If you are not a Lutheran of a certain stripe, you are probably scratching your head right now. Holden Evening Prayer (or “Holden”, as the initiated often call it) is an evening prayer setting written by Marty Haugen for the worshiping community at Holden Village, a retreat center in remote Washington state.
“Isn’t that the lost act of Damn Yankees?” one of my Facebook friends quipped. And he has a point–there is something just a little jazz hands about Holden.
But it is also one of my first Lutheran memories. My first Lutheran Lent (my family joined an ELCA church when I was 13) was set to the music of Holden Evening Prayer, as were many of the Lents that followed. On Wednesday nights, whether at my first Lutheran church, the Lutheran church I lurked at in college, or the Methodist church where Lutherans and others gathered in Milwaukee, I let my prayers rise up like incense.
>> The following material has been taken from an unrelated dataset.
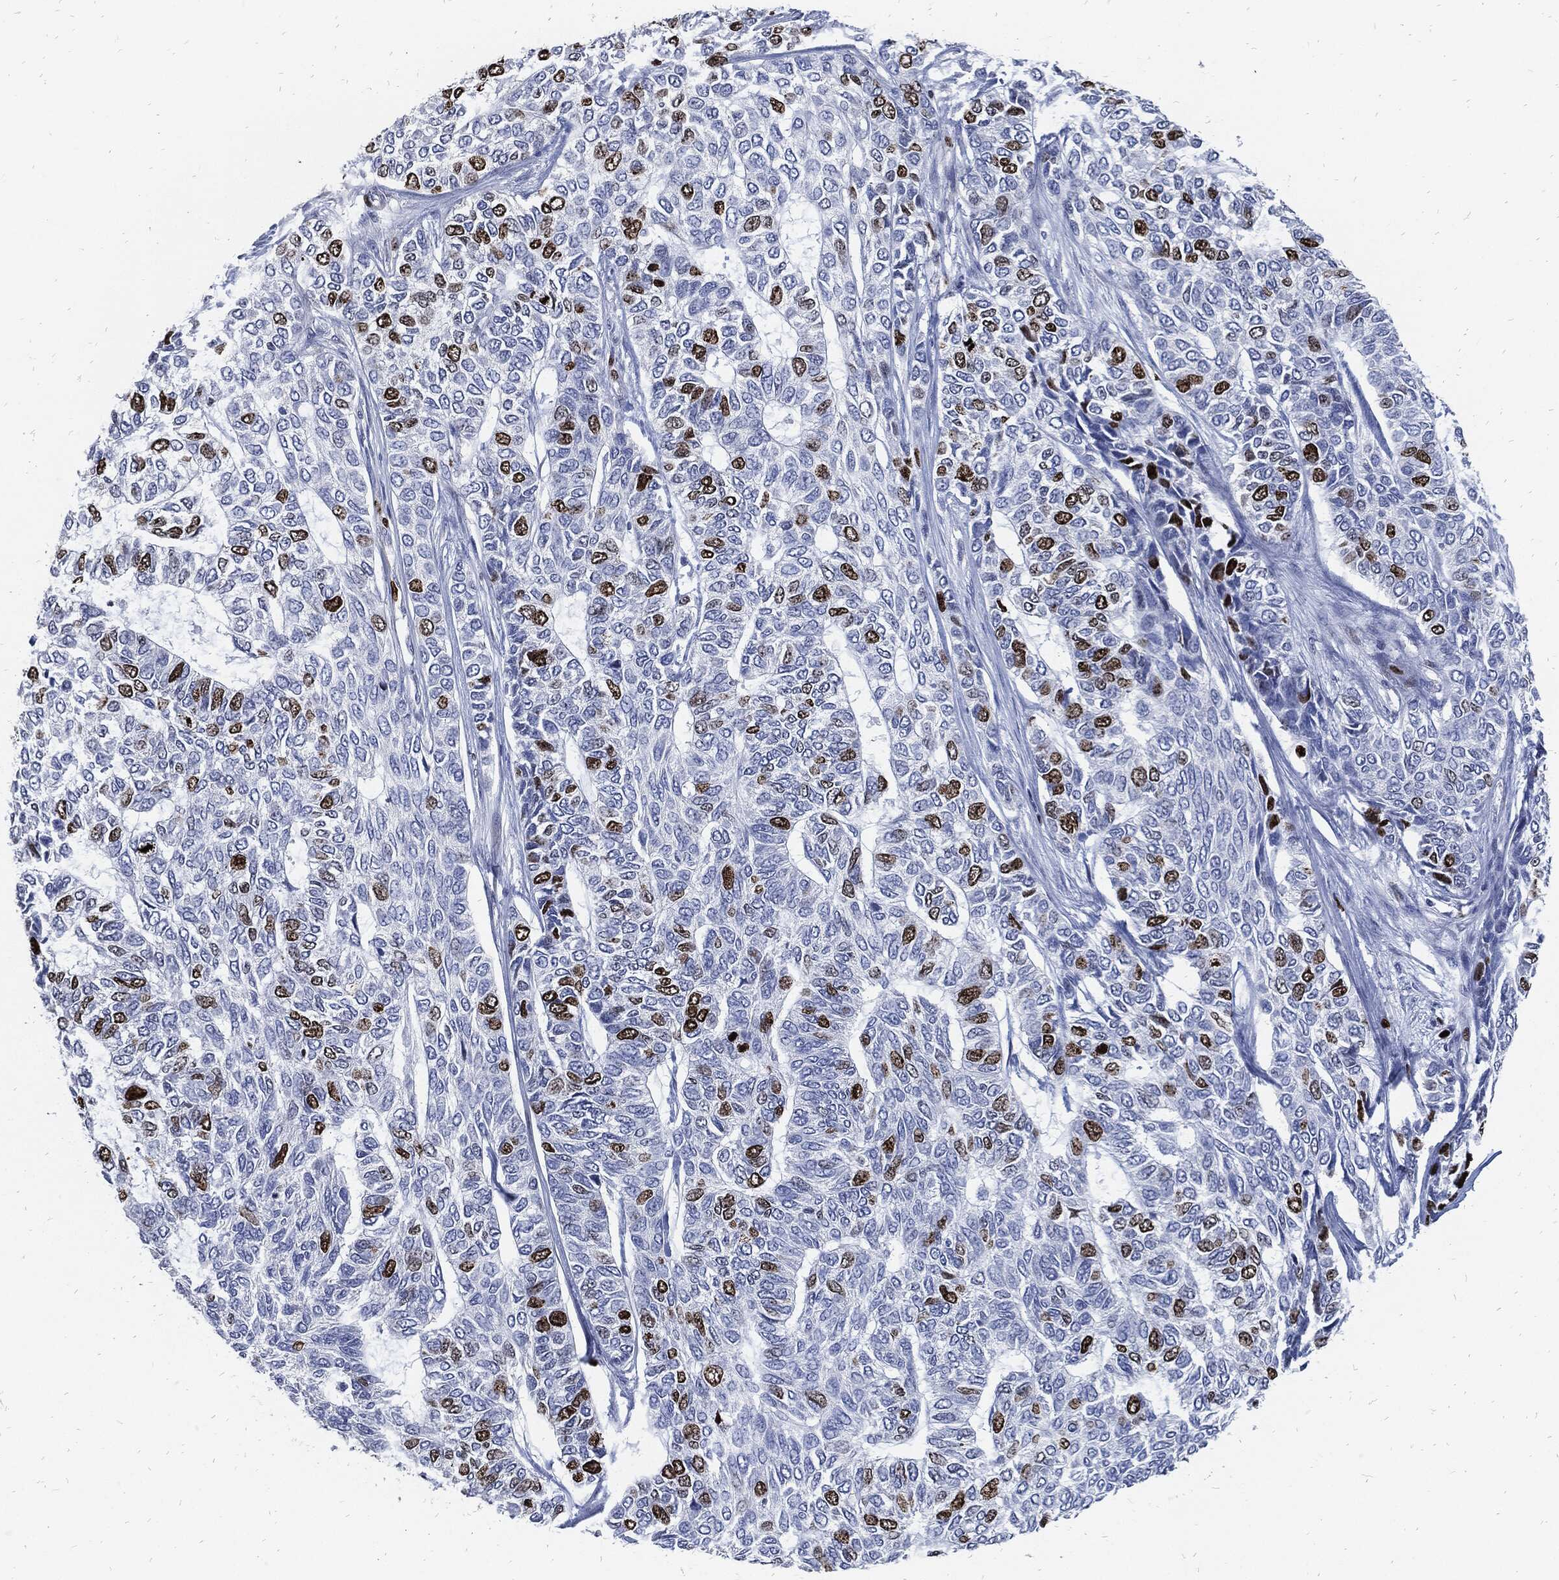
{"staining": {"intensity": "strong", "quantity": "<25%", "location": "nuclear"}, "tissue": "skin cancer", "cell_type": "Tumor cells", "image_type": "cancer", "snomed": [{"axis": "morphology", "description": "Basal cell carcinoma"}, {"axis": "topography", "description": "Skin"}], "caption": "High-magnification brightfield microscopy of skin basal cell carcinoma stained with DAB (brown) and counterstained with hematoxylin (blue). tumor cells exhibit strong nuclear staining is appreciated in about<25% of cells. (brown staining indicates protein expression, while blue staining denotes nuclei).", "gene": "MKI67", "patient": {"sex": "female", "age": 65}}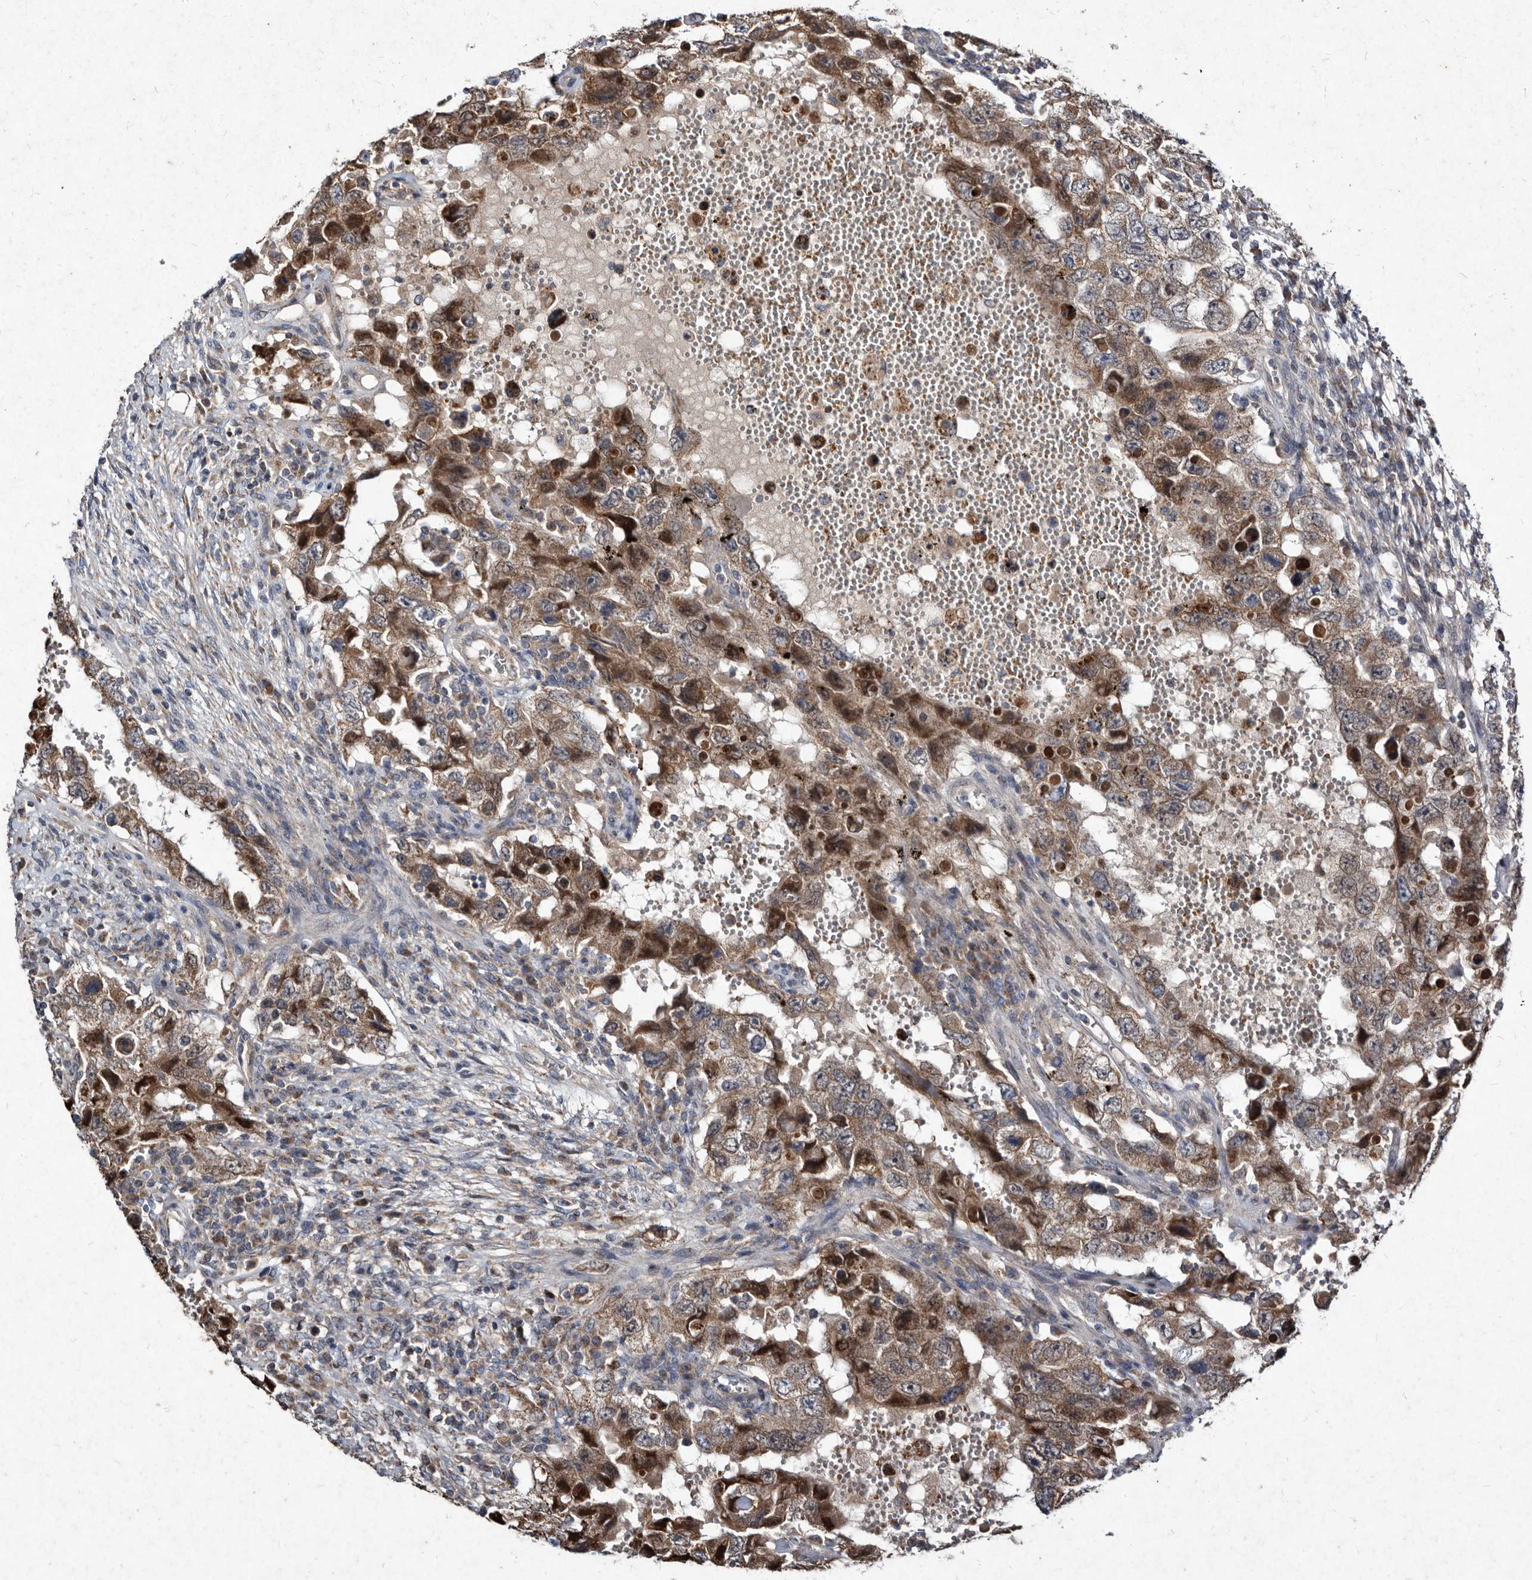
{"staining": {"intensity": "moderate", "quantity": ">75%", "location": "cytoplasmic/membranous"}, "tissue": "testis cancer", "cell_type": "Tumor cells", "image_type": "cancer", "snomed": [{"axis": "morphology", "description": "Carcinoma, Embryonal, NOS"}, {"axis": "topography", "description": "Testis"}], "caption": "Testis embryonal carcinoma tissue reveals moderate cytoplasmic/membranous staining in about >75% of tumor cells, visualized by immunohistochemistry.", "gene": "YPEL3", "patient": {"sex": "male", "age": 26}}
I sang the prayers that stayed with me through the week, as I hummed them while doing the dishes, reading the newspaper, walking to class.
One of my favorite things about liturgy is the way it carries our faith through time and space. I love that the liturgy I sang in Evanston, Illinois and Northfield, Minnesota and Milwaukee, Wisconsin is one I can sing in rural Litchfield and rural Cosmos, too. I love that when I came home from singing it last night, I came home to post after Facebook post by people who had just sung it, too.
Most of the folks at First and Beckville have not been singing Holden Evening Prayer for all of their Lutheran lives. This is only the second year that I have led it. So, our prayers are rising up more tentatively than usual.
But they are rising up alongside the prayers of congregations across the country, singing the same liturgy and praying the same prayers. And, jazz hands or no, there is something very lovely about that.